Some men with non-specific urethritis have symptoms such as dysuria, discharge (usually scanty or clear) or vague feelings of urethral irritation. The men with non-specific urethritis that GPs encounter are more likely to be in this latter group. Merely having symptoms is not enough to diagnose non-specific urethritis; in the absence of microscopic evidence of urethritis, dysuria might just be due to urethral irritation (see Dysuria and urethral discharge).
Complications of Non-Specific Urethritis
These depend on the causative organism or condition, although by definition, in non-specific urethritis the cause is not known. Possibilities include Reiter’s syndrome, epididymo-orchitis and transmission to women leading to premature labour (T. vaginalis) or infertility (chlamydia).
Diagnosis of Non-Specific Urethritis
The diagnostic criteria for non-specific urethritis are described in the introduction. The longer a man holds his urine, the greater the sensitivity of the test. An absolute minimum hold is 1 hour, but a hold of more than 4 hours is better. If microscopy is normal after this delay, a symptomatic man should be asked to return having held his urine overnight. The specimen should be collected using a small tipped swab or a plastic loop. This material should then be smeared over about 0.5 cm2 of a microscope slide and sent to the lab for microscopy.
Dipstick urinalysis of a first-void urine specimen can sometimes reveal leucocytes, but this is a less sensitive test for urethritis. If the patient has urinary frequency, urgency or haematuria, a midstream specimen of urine should be taken and sent for microscopy, culture and sensitivity.
Chlamydia and gonorrhoea should be excluded.
Treatment of Non-Specific Urethritis
Standard treatments for Chlamydia trachomatis are usually effective for non-specific urethritis. For example:
• azithromycin 1 g p.o. once
• or doxycycline 100 mg p.o. b.d. for 7 days.

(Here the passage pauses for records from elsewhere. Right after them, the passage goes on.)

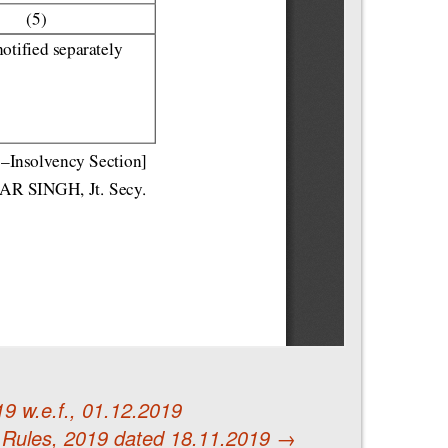
9 w.e.f., 01.12.2019
 Rules, 2019 dated 18.11.2019
→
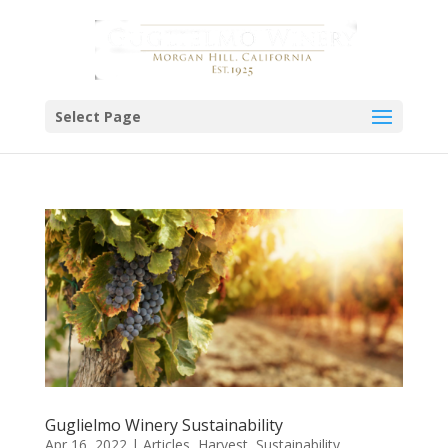
Select Page
Guglielmo Winery Sustainability
Apr 16, 2022
|
Articles
,
Harvest
,
Sustainability
,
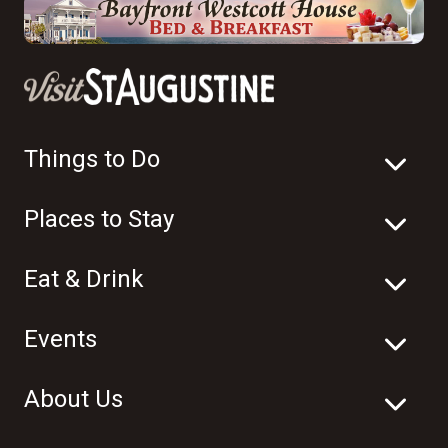
Things to Do
Places to Stay
Eat & Drink
Events
About Us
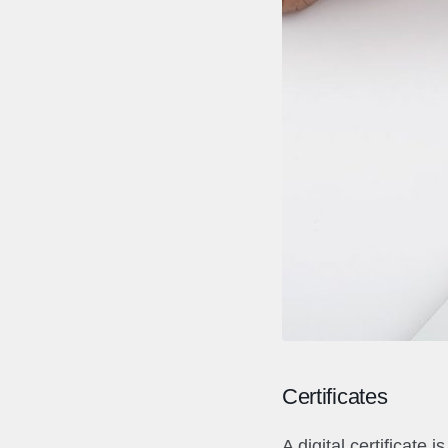
Certificates
A digital certificate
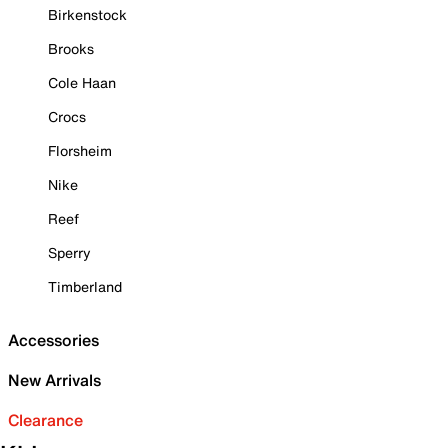
Birkenstock
Brooks
Cole Haan
Crocs
Florsheim
Nike
Reef
Sperry
Timberland
Accessories
New Arrivals
Clearance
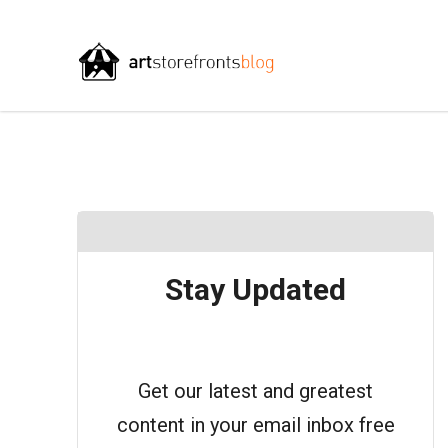
Stay Updated
Get our latest and greatest
content in your email inbox free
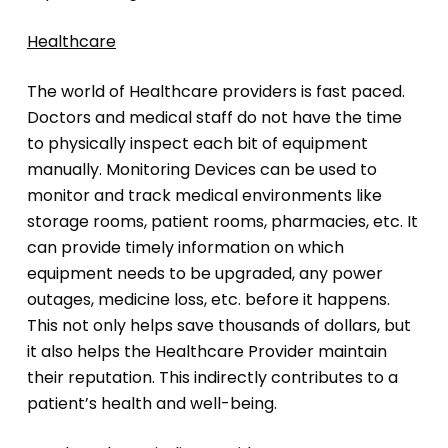
Healthcare
The world of Healthcare providers is fast paced.
Doctors and medical staff do not have the time
to physically inspect each bit of equipment
manually. Monitoring Devices can be used to
monitor and track medical environments like
storage rooms, patient rooms, pharmacies, etc. It
can provide timely information on which
equipment needs to be upgraded, any power
outages, medicine loss, etc. before it happens.
This not only helps save thousands of dollars, but
it also helps the Healthcare Provider maintain
their reputation. This indirectly contributes to a
patient’s health and well-being.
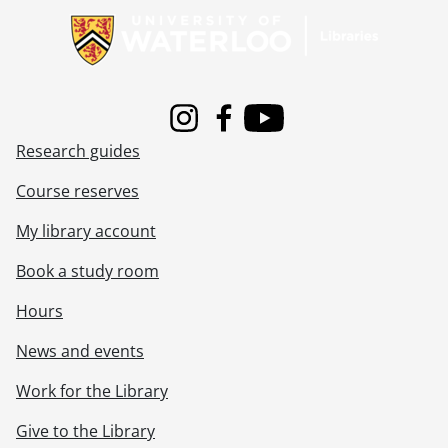
Instagram
Facebook
Youtube
Research guides
Course reserves
My library account
Book a study room
Hours
News and events
Work for the Library
Give to the Library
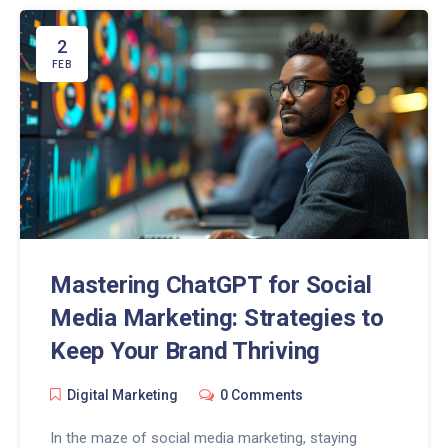
approaches that enhance our ability to discern
genuine information from disinformation. The
2
discussion extends to practical strategies and
FEB
insights on integrating ChatGPT into our daily
information consumption routines, highlighting its
potential in fostering a more informed and
discerning society.
Mastering ChatGPT for Social
Media Marketing: Strategies to
Keep Your Brand Thriving
Digital Marketing
0 Comments
In the maze of social media marketing, staying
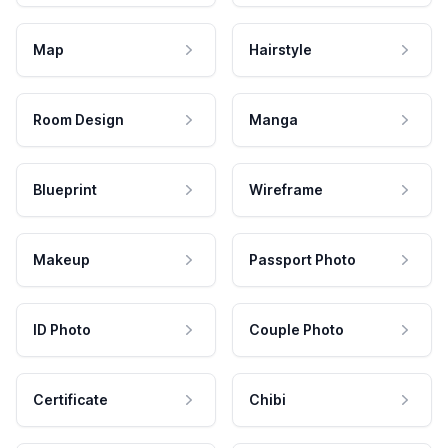
Map
Hairstyle
Room Design
Manga
Blueprint
Wireframe
Makeup
Passport Photo
ID Photo
Couple Photo
Certificate
Chibi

Some people have persistent symptoms despite taking treatment correctly and not having sex with untreated partners. The cause of these symptoms is unknown. If urethritis is confirmed by microscopy the patient should be offered second-line treatment with:
• erythromycin 500 mg four times a day for 2 weeks
• and metronidazole 400 mg twice a day for 5 days.

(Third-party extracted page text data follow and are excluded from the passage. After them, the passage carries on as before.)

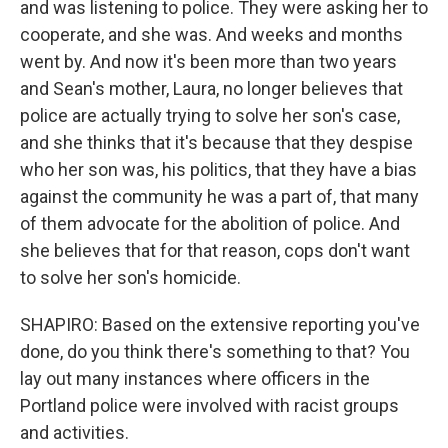
and was listening to police. They were asking her to
cooperate, and she was. And weeks and months
went by. And now it's been more than two years
and Sean's mother, Laura, no longer believes that
police are actually trying to solve her son's case,
and she thinks that it's because that they despise
who her son was, his politics, that they have a bias
against the community he was a part of, that many
of them advocate for the abolition of police. And
she believes that for that reason, cops don't want
to solve her son's homicide.
SHAPIRO: Based on the extensive reporting you've
done, do you think there's something to that? You
lay out many instances where officers in the
Portland police were involved with racist groups
and activities.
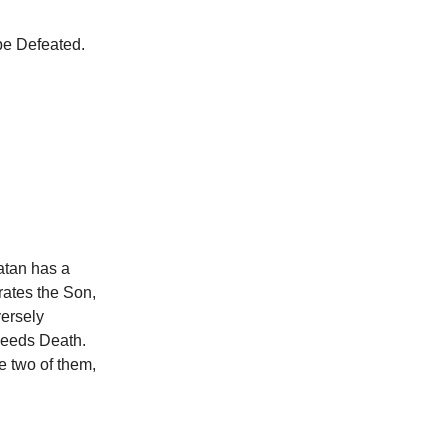
be Defeated.
atan has a
rates the Son,
versely
ceeds Death.
e two of them,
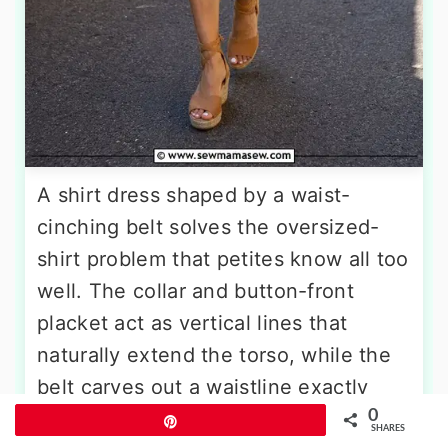
A shirt dress shaped by a waist-
cinching belt solves the oversized-
shirt problem that petites know all too
well. The collar and button-front
placket act as vertical lines that
naturally extend the torso, while the
belt carves out a waistline exactly
0
where you want it. Look for a hem
Pin
SHARES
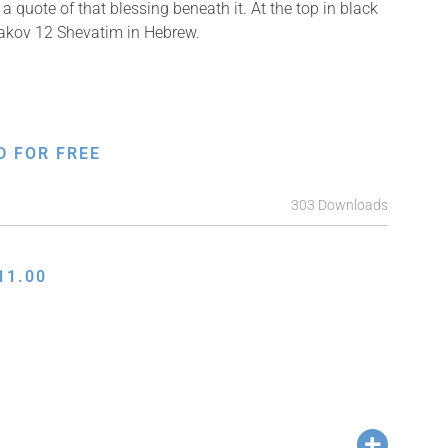
a quote of that blessing beneath it. At the top in black
Yaakov 12 Shevatim in Hebrew.
D FOR FREE
303 Downloads
11.00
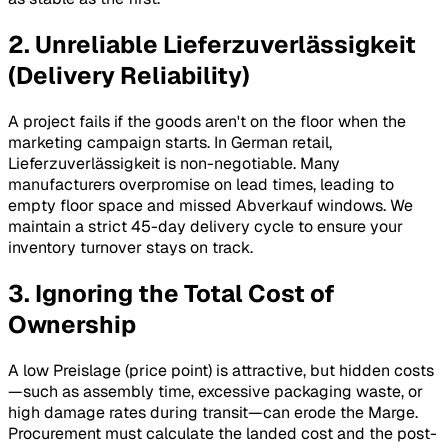
2. Unreliable Lieferzuverlässigkeit
(Delivery Reliability)
A project fails if the goods aren't on the floor when the
marketing campaign starts. In German retail,
Lieferzuverlässigkeit
is non-negotiable. Many
manufacturers overpromise on lead times, leading to
empty floor space and missed
Abverkauf
windows. We
maintain a strict 45-day delivery cycle to ensure your
inventory turnover stays on track.
3. Ignoring the Total Cost of
Ownership
A low
Preislage
(price point) is attractive, but hidden costs
—such as assembly time, excessive packaging waste, or
high damage rates during transit—can erode the
Marge
.
Procurement must calculate the landed cost and the post-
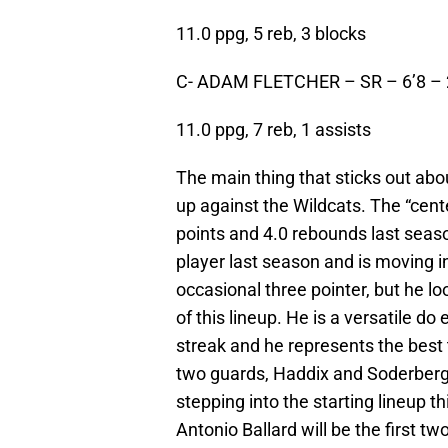
11.0 ppg, 5 reb, 3 blocks
C- ADAM FLETCHER – SR – 6’8 –
11.0 ppg, 7 reb, 1 assists
The main thing that sticks out abo
up against the Wildcats. The “cente
points and 4.0 rebounds last seaso
player last season and is moving in
occasional three pointer, but he lo
of this lineup. He is a versatile d
streak and he represents the best 
two guards, Haddix and Soderberg 
stepping into the starting lineup 
Antonio Ballard will be the first t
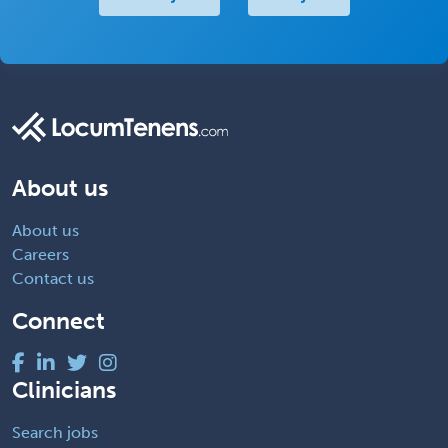
About us
About us
Careers
Contact us
Connect
Clinicians
Search jobs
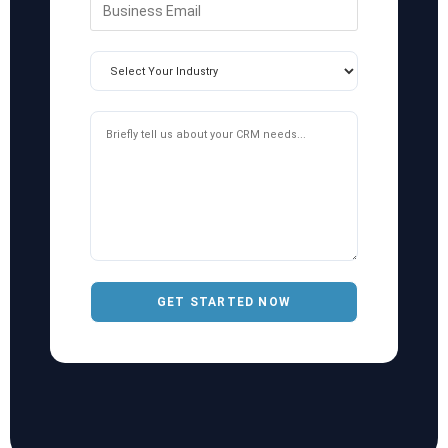
GET STARTED NOW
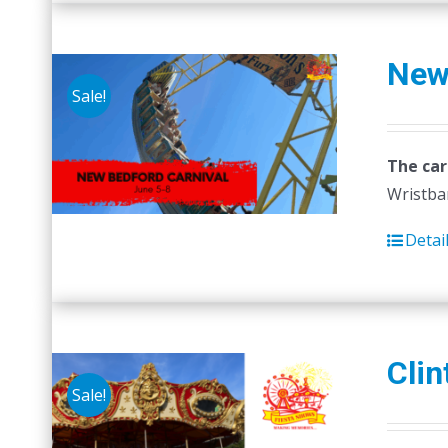
New
Sale!
The car
Wristban
Detai
Clin
Sale!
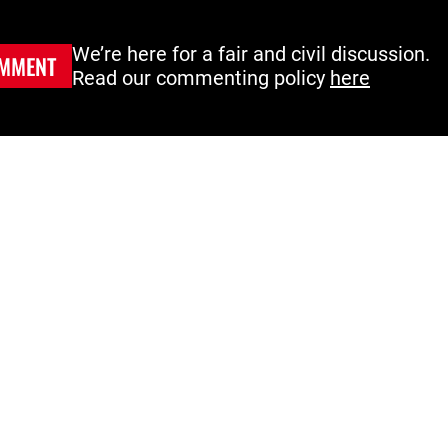
We’re here for a fair and civil discussion.
MMENT
Read our commenting policy
here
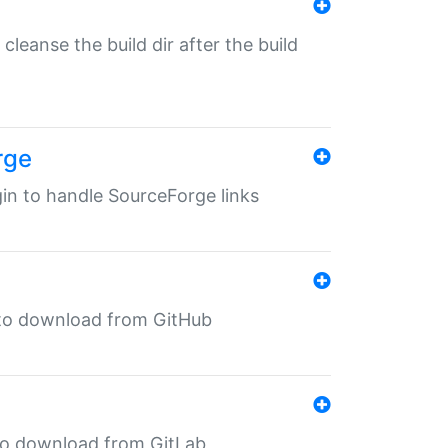
o cleanse the build dir after the build
rge
ugin to handle SourceForge links
in to download from GitHub
n to download from GitLab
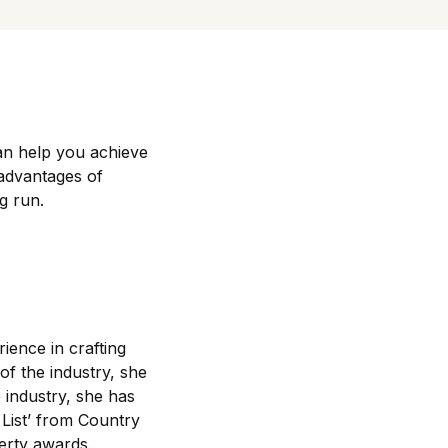
an help you achieve
 advantages of
g run.
rience in crafting
of the industry, she
 industry, she has
List’ from Country
erty awards.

If the patient has a history of flow abnormality or a ‘blockage’ in the urethra, he could be referred for urological assessment using urethroscopy as a check for a urethral stricture or foreign body.

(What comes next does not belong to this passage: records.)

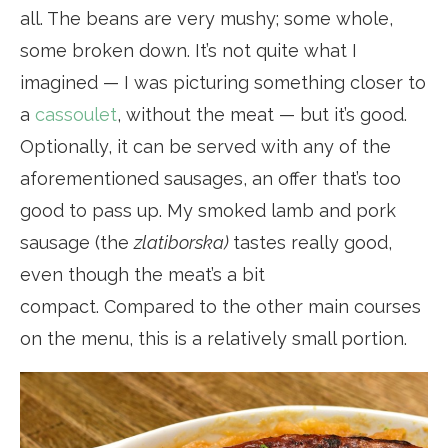
all. The beans are very mushy; some whole,
some broken down. It’s not quite what I
imagined — I was picturing something closer to
a
cassoulet
, without the meat — but it’s good.
Optionally, it can be served with any of the
aforementioned sausages, an offer that’s too
good to pass up. My smoked lamb and pork
sausage (the
zlatiborska)
tastes really good,
even though the meat’s a bit
compact. Compared to the other main courses
on the menu, this is a relatively small portion.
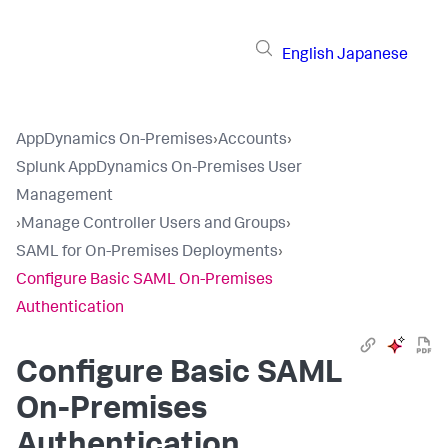
English
Japanese
AppDynamics On-Premises
›
Accounts
›
Splunk AppDynamics On-Premises User
Management
›
Manage Controller Users and Groups
›
SAML for On-Premises Deployments
›
Configure Basic SAML On-Premises
Authentication
Configure Basic SAML
On-Premises
Authentication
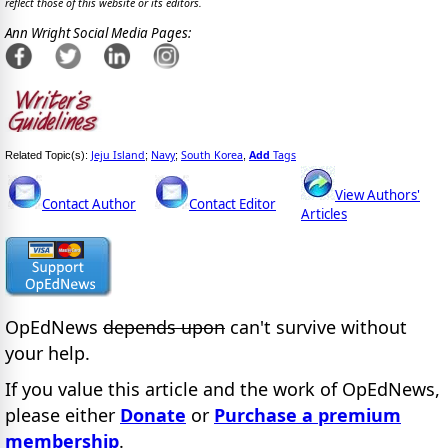
reflect those of this website or its editors.
Ann Wright Social Media Pages:
Jeju Island
Navy
South Korea
Add
Tags
Related Topic(s):
;
;
,
View Authors'
Contact Author
Contact Editor
Articles
OpEdNews
depends upon
can't survive without
your help.
If you value this article and the work of OpEdNews,
please either
Donate
or
Purchase a premium
membership
.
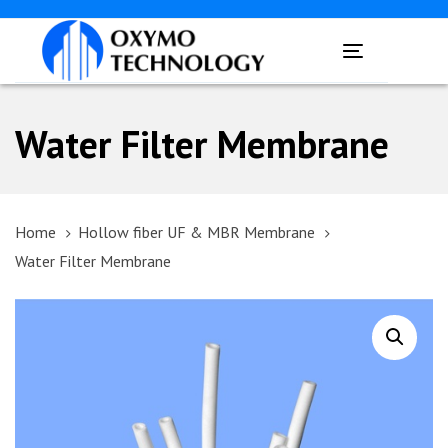
Skip
Skip
links
to
Toggle
primary
navigation
navigation
Skip
Water Filter Membrane
to
content
Home
Hollow fiber UF & MBR Membrane
Water Filter Membrane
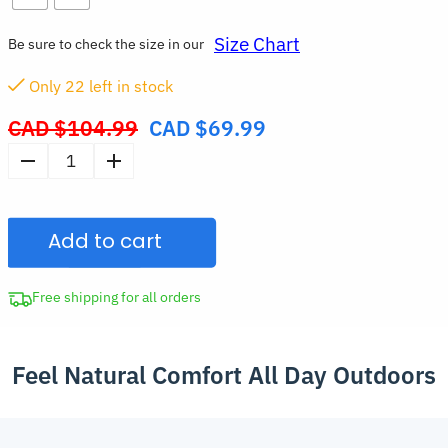
Size Chart
Be sure to check the size in our
Only
21
left in stock
CAD $
104.99
CAD $
69.99
Original
price
Ergonomic
was:
Barefoot
CAD
Wide
$104.99.
Add to cart
Fit
Hiking
Shoes
Free shipping for all orders
Spread-
Toe
Feel Natural Comfort All Day Outdoors
Drawstring
Sports
Sneakers
quantity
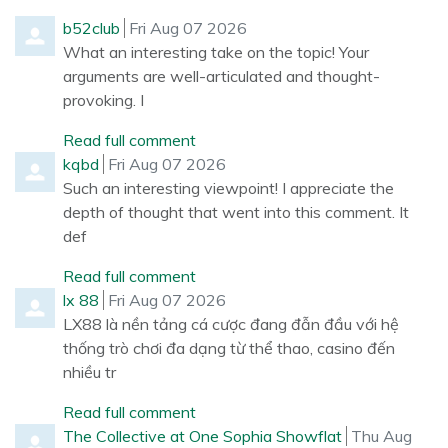
Comment by
from
b52club
Fri Aug 07 2026
What an interesting take on the topic! Your
arguments are well-articulated and thought-
provoking. I
Read full comment
Comment by
from
kqbd
Fri Aug 07 2026
Such an interesting viewpoint! I appreciate the
depth of thought that went into this comment. It
def
Read full comment
Comment by
from
lx 88
Fri Aug 07 2026
LX88 là nền tảng cá cược đang đẫn đầu với hệ
thống trò chơi đa dạng từ thể thao, casino đến
nhiều tr
Read full comment
Comment by
from
The Collective at One Sophia Showflat
Thu Aug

Most causes of non-specific urethritis are sexually transmitted infections, so the patient’s sexual contacts need to be seen. Because there are no useful definitive tests to see if a partner has acquired the causative agent, they should be offered treatment epidemiologically.
If the man is asymptomatic, all sexual contacts within the previous 6 months should be seen. If he is symptomatic, going back 4 weeks prior to the onset of symptoms should be enough. Contacts should have a history taken and be offered treatment with a first-line agent as documented above. They should abstain from sex until both partners have finished treatment.
If symptoms persist in the index case following adequate treatment of the couple, the contact does not need to be retreated.
Information about non-specific urethritis should be given. If the non-specific urethritis is thought to be sexually acquired, the patient should be offered tests for other STIs including HIV.